Gagne II, David John, et al. "Tornadic supercell environments analyzed using surface and reanalysis data: a spatiotemporal relational data-mining approach." Journal of Applied Meteorology and Climatology 51.12 (2012): 2203-2217.
Gagne II, David John, et al. "Severe hail prediction within a spatiotemporal relational data mining framework." Data Mining Workshops (ICDMW), 2013 IEEE 13th International Conference on. IEEE, 2013.
Halbert, K. T., W. G. Blumberg, and P. T. Marsh, 2015: "SHARPpy: Fueling the Python Cult." Preprints, 5th Symposium on Advances in Modeling and Analysis Using Python, Phoenix AZ.
Lakshmanan, Valliappa, and Travis Smith. "An objective method of evaluating and devising storm-tracking algorithms." Weather and Forecasting 25.2 (2010): 701-709.
Lakshmanan, Valliappa, C. Karstens, J. Krause, K. Elmore, A. Ryzhkov, and S. Berkseth, “Which polarimetric variables are important for weather/no-weather discrimination?” Journal of Atmospheric and Oceanic Technology 32.6 (2015): 1209-1223.
Manzato, Agostino. "Hail in northeast Italy: climatology and bivariate analysis with the sounding-derived indices." Journal of Applied Meteorology and Climatology 51.3 (2012): 449-467.

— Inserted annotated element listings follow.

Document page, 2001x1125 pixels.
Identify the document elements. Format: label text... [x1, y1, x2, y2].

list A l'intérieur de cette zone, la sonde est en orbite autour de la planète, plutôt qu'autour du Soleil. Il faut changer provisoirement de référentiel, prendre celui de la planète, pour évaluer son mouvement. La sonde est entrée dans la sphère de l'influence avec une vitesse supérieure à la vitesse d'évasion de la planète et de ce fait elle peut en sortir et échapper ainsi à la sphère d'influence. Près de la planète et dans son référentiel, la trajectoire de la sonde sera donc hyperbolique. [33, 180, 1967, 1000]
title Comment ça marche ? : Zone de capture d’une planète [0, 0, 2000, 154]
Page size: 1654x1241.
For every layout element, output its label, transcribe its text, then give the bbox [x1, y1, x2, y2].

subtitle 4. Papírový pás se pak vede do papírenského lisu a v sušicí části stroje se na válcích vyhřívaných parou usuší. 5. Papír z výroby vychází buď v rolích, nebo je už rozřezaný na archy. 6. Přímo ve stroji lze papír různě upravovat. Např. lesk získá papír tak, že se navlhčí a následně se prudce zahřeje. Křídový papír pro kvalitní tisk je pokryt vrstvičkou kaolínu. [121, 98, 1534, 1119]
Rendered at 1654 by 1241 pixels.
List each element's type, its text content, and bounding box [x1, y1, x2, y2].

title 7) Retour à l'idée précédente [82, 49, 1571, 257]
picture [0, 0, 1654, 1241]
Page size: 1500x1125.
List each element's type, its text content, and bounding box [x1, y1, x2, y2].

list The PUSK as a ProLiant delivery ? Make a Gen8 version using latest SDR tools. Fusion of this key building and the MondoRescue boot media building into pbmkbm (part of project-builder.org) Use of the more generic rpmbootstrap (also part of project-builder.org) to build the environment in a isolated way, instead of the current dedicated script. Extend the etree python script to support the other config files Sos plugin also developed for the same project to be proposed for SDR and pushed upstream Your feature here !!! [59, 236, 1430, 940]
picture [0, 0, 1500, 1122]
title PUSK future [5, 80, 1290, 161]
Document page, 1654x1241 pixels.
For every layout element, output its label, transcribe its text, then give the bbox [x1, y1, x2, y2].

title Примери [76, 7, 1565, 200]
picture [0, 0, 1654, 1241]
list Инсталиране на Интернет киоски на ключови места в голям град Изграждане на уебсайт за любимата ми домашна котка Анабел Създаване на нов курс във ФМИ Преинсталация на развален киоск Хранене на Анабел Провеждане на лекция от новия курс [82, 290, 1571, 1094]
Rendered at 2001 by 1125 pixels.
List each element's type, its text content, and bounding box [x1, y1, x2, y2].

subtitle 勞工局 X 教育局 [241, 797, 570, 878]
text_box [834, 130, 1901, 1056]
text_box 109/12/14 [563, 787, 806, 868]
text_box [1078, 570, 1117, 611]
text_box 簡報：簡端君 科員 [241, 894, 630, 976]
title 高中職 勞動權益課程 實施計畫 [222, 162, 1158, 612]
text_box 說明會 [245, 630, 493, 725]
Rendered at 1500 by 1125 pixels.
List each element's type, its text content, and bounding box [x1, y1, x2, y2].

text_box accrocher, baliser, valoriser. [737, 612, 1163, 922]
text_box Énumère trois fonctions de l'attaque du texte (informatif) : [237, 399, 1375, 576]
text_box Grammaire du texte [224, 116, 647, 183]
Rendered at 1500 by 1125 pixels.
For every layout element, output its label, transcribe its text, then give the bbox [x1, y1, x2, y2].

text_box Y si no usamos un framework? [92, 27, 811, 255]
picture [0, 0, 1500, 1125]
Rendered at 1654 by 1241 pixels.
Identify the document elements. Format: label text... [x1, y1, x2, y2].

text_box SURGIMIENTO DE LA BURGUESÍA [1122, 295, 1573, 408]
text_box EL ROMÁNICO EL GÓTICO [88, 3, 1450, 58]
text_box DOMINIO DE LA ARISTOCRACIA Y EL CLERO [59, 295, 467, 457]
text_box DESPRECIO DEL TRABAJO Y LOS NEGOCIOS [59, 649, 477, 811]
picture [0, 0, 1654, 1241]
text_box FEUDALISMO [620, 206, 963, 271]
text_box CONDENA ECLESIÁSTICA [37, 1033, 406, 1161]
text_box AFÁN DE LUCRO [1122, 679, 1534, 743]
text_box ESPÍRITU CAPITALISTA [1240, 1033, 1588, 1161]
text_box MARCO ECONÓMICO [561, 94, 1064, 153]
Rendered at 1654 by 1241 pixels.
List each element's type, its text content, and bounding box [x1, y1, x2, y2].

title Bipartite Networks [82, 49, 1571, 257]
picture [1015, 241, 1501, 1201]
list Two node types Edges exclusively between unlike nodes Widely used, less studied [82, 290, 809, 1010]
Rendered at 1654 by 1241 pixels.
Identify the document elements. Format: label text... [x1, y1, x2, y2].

National Severe Storms Laboratory. “Severe Weather 101: Damaging Winds Types.” n.d. Website. 11 August 2015.
Palencia, Covadonga, et al. "Maximum hailstone size: relationship with meteorological variables." Atmospheric Research 96.2 (2010): 256-265.
Trafalis, Theodore B., Indra Adrianto, and Michael B. Richman. "Active learning with support vector machines for tornado prediction." Computational Science–ICCS 2007. Springer Berlin Heidelberg, 2007. 1130-1137.